Проще всего смеясь отмахнуться от напуганного директора: дескать, старый пень, Сальери, профукавший нового Моцарта, либерал и энгельгардт. Но, быть может, его смятение перед тем, "как никогда еще не бывало", достойно послужить прологом к огромности Пушкина, который и сам довольно охотно вздыхал над сердечной неполноценностью и пожирал пространства так, как если бы желал насытить свою пустующую утробу, требующую ни много ни мало - целый мир, не имея сил остановиться, не зная причины задерживаться на чем-то одном.

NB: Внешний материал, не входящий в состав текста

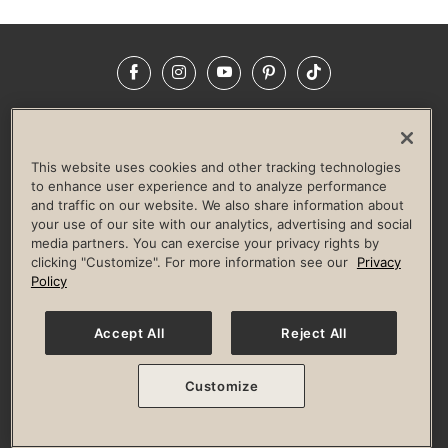
Facebook
Instagram
YouTube
Pinterest
TikTok
NEWSROOM
INVESTORS
HELP & FAQS
CAREERS
ADVERTISE WITH US
CORPORATE WELLNESS
This website uses cookies and other tracking technologies
LIFE TIME CONSTRUCTION
CORPORATE RESPONSIBILITY
to enhance user experience and to analyze performance
and traffic on our website. We also share information about
CULTURE OF INCLUSION
your use of our site with our analytics, advertising and social
media partners. You can exercise your privacy rights by
Privacy Policy
Terms of Use
Digital Membership Terms
clicking "Customize". For more information see our
Privacy
Guest & Club Policies
Accessibility Policy
Race Entrant Policy
Policy
State Specific Privacy Notice for Consumers
Washington State Consumer Health Data Privacy Policy
Your Privacy Choices
Accept All
Reject All
© 2026 Life Time, Inc. All rights reserved.
Customize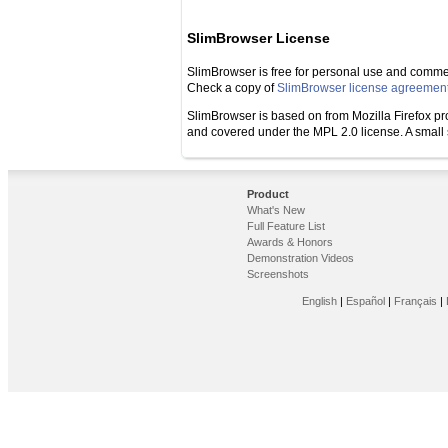
SlimBrowser License
SlimBrowser is free for personal use and commeri
Check a copy of
SlimBrowser license agreemen
SlimBrowser is based on from Mozilla Firefox proje
and covered under the MPL 2.0 license. A small se
Product
What's New
Full Feature List
Awards & Honors
Demonstration Videos
Screenshots
English
|
Español
|
Français
|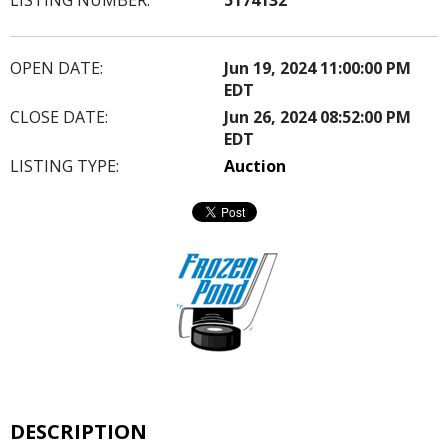
OPEN DATE:
Jun 19, 2024 11:00:00 PM
EDT
CLOSE DATE:
Jun 26, 2024 08:52:00 PM
EDT
LISTING TYPE:
Auction
DESCRIPTION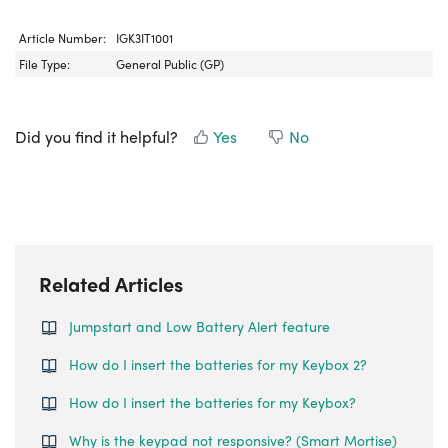
Article Number:
IGK3IT1001
File Type:
General Public (GP)
Did you find it helpful?
Yes
No
Related Articles
Jumpstart and Low Battery Alert feature
How do I insert the batteries for my Keybox 2?
How do I insert the batteries for my Keybox?
Why is the keypad not responsive? (Smart Mortise)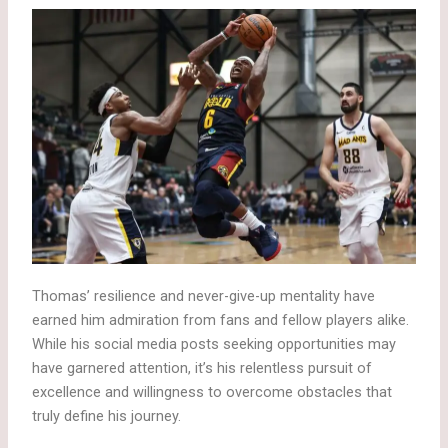
Thomas’ resilience and never-give-up mentality have
earned him admiration from fans and fellow players alike.
While his social media posts seeking opportunities may
have garnered attention, it’s his relentless pursuit of
excellence and willingness to overcome obstacles that
truly define his journey.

Пустота - содержимое Пушкина. Без нее он был бы не полон, его бы не было, как не бывает огня без воздуха, вдоха без выдоха. Ею прежде всего обеспечивалась восприимчивость поэта, подчинявшаяся обаянию любого каприза и колорита поглощаемой торопливо картины, что поздравительной открыткой влетает в глянце: натурально! точь-в-точь какие видим в жизни! Вспомним Гоголя, беспокойно, кошмарно занятого собою, рисовавшего всё в превратном свете своего кривого носа. Пушкину не было о чем беспокоиться, Пушкин был достаточно пуст, чтобы видеть вещи как есть, не навязывая себя в произвольные фантазеры, но полнясь ими до краев и реагируя почти механически, "ревет ли зверь в лесу глухом, трубит ли рог, гремит ли гром, поет ли дева за холмом",- благосклонно и равнодушно.

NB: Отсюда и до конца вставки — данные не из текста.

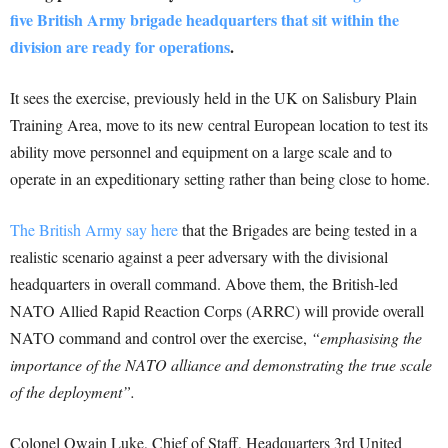
five British Army brigade headquarters that sit within the
division are ready for operations
.
It sees the exercise, previously held in the UK on Salisbury Plain
Training Area, move to its new central European location to test its
ability move personnel and equipment on a large scale and to
operate in an expeditionary setting rather than being close to home.
The British Army say here
that the Brigades are being tested in a
realistic scenario against a peer adversary with the divisional
headquarters in overall command. Above them, the British-led
NATO Allied Rapid Reaction Corps (ARRC) will provide overall
NATO command and control over the exercise,
“emphasising the
importance of the NATO alliance and demonstrating the true scale
of the deployment”.
Colonel Owain Luke, Chief of Staff, Headquarters 3rd United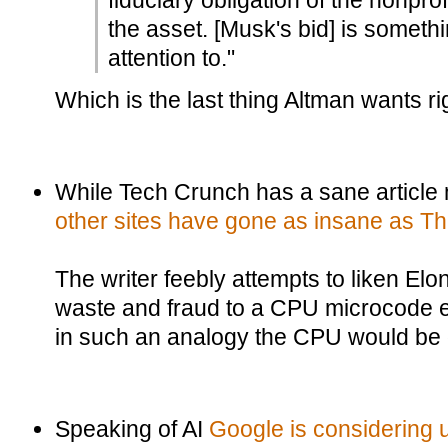
fiduciary obligation of the nonprof
the asset. [Musk's bid] is somet
attention to."
Which is the last thing Altman wants ri
While Tech Crunch has a sane article
other sites have gone as insane as T
The writer feebly attempts to liken El
waste and fraud to a CPU microcode exp
in such an analogy the CPU would be on
Speaking of AI
Google is considering 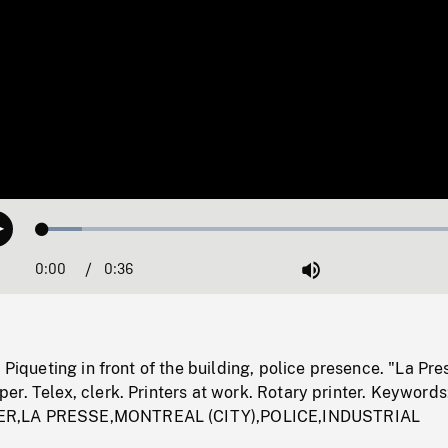
Loaded
:
Play
8.92%
0:00
Current
0:36
Duration
/
Mute
Time
 Piqueting in front of the building, police presence. "La Pre
r. Telex, clerk. Printers at work. Rotary printer. Keywords
R,LA PRESSE,MONTREAL (CITY),POLICE,INDUSTRIAL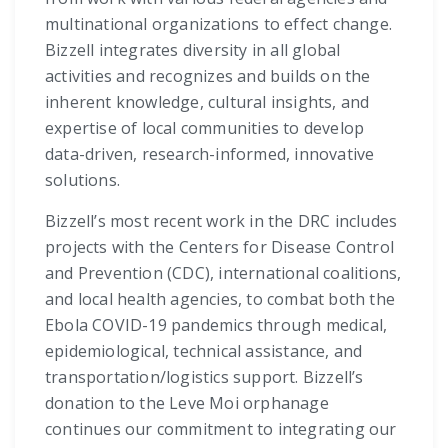
multinational organizations to effect change.
Bizzell integrates diversity in all global
activities and recognizes and builds on the
inherent knowledge, cultural insights, and
expertise of local communities to develop
data-driven, research-informed, innovative
solutions.
Bizzell’s most recent work in the DRC includes
projects with the Centers for Disease Control
and Prevention (CDC), international coalitions,
and local health agencies, to combat both the
Ebola COVID-19 pandemics through medical,
epidemiological, technical assistance, and
transportation/logistics support. Bizzell’s
donation to the Leve Moi orphanage
continues our commitment to integrating our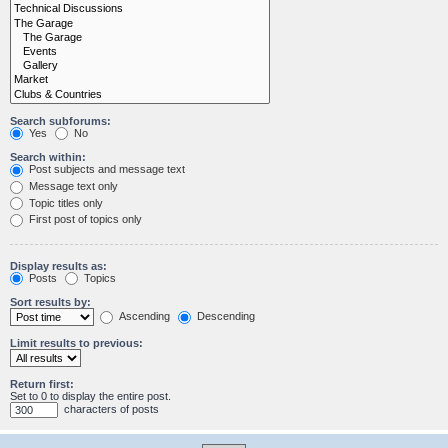
Search subforums:
Yes
No
Search within:
Post subjects and message text
Message text only
Topic titles only
First post of topics only
Display results as:
Posts
Topics
Sort results by:
Ascending
Descending
Limit results to previous:
Return first:
Set to 0 to display the entire post.
characters of posts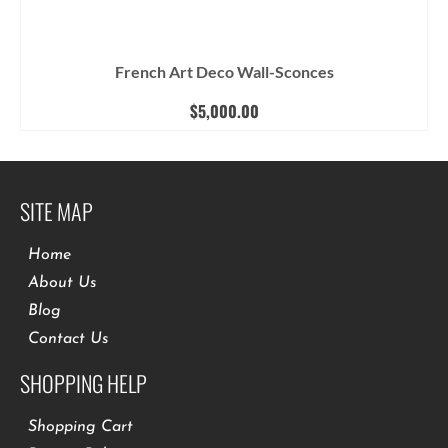
French Art Deco Wall-Sconces
$
5,000.00
SITE MAP
Home
About Us
Blog
Contact Us
SHOPPING HELP
Shopping Cart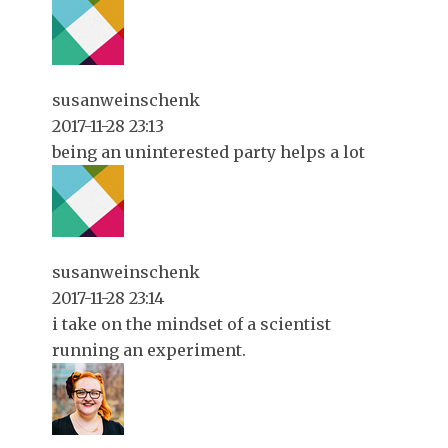
susanweinschenk
2017-11-28 23:13
being an uninterested party helps a lot
susanweinschenk
2017-11-28 23:14
i take on the mindset of a scientist
running an experiment.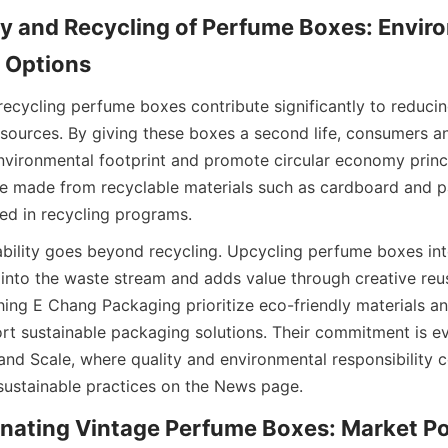
ty and Recycling of Perfume Boxes: Enviro
d Options
ecycling perfume boxes contribute significantly to reducing
sources. By giving these boxes a second life, consumers an
environmental footprint and promote circular economy princ
e made from recyclable materials such as cardboard and p
ed in recycling programs.
bility goes beyond recycling. Upcycling perfume boxes int
y into the waste stream and adds value through creative re
ing E Chang Packaging prioritize eco-friendly materials an
t sustainable packaging solutions. Their commitment is evid
nd Scale, where quality and environmental responsibility co
sustainable practices on the News page.
onating Vintage Perfume Boxes: Market Pot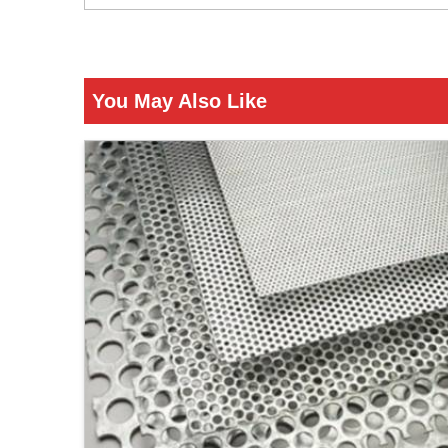
You May Also Like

Любя всех, он никого не любил, и "никого" давало свободу кивать налево и направо - что ни кивок, то клятва в верности, упоительное свидание. Пружина этих обращений закручена им в Дон Гуане, вкладывающем всего себя (много ль надо, коли нечего вкладывать!) в каждую новую страсть - с готовностью перерождаться по подобию соблазняемого лица, так что в каждый данный момент наш изменник правдив и искренен, в соответствии с происшедшей в нем разитель-ной переменой. Он тем исправнее и правдивее поглощает чужую душу, что ему не хватает своей начинки, что для него уподобления суть образ жизни и пропитания. Вот на наших глазах разврат-ник расцветает тюльпаном невинности - это он высосал кровь добродетельной Доны Анны, напился, пропитался ею и, вдохновившись, говорит:
...Так, разврата
Я долго был покорный ученик,
Но с той поры, как вас увидел я,
Мне кажется, я весь переродился.
Вас полюбя, люблю я добродетель
И в первый раз смиренно перед ней
Дрожащие колена преклоняю.
Верьте, верьте - на самом деле страсть обратила Гуана в ангела, Пушкина в пушкинское творение. Но не очень-то увлекайтесь: перед нами вурдалак.

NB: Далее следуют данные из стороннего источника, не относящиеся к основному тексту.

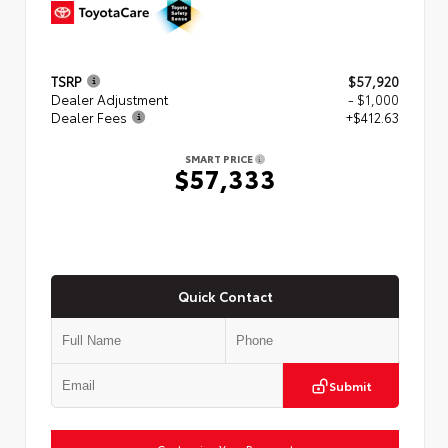
TSRP
$57,920
Dealer Adjustment
- $1,000
Dealer Fees
+$412.63
SMART PRICE
$57,333
Quick Contact
Submit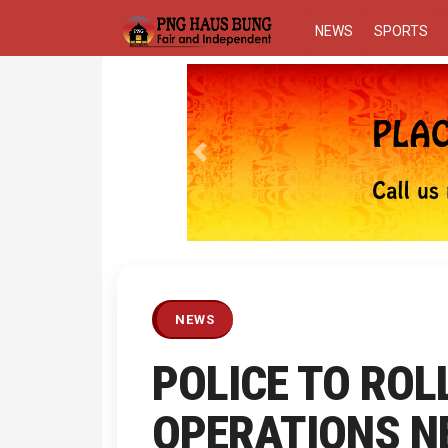
NEWS
SPORTS
Previous
NEWS
POLICE TO ROL
OPERATIONS N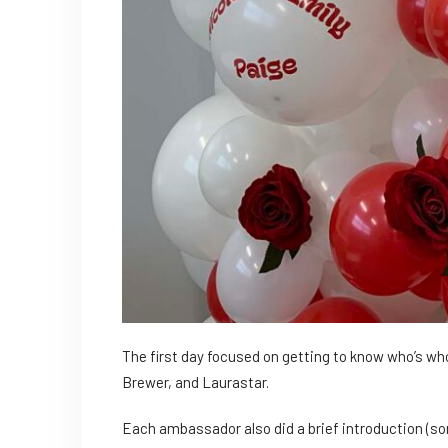
The first day focused on getting to know who’s w
Brewer, and Laurastar.
Each ambassador also did a brief introduction (s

В столь повышенной восприимчивости таилось что-то вампирическое. Потому-то пушкинский образ так лоснится вечной молодостью, свежей кровью, крепким румянцем, потому-то с неслыханной силой явлено в нем настоящее время: вся полнота бытия вместилась в момент переливания крови встречных жертв в порожнюю тару того, кто в сущности никем не является, ничего не помнит, не любит, а лишь, наливаясь, твердит мгновению: "ты прекрасно! (ты полно крови!) остановись!" - пока не отвалится.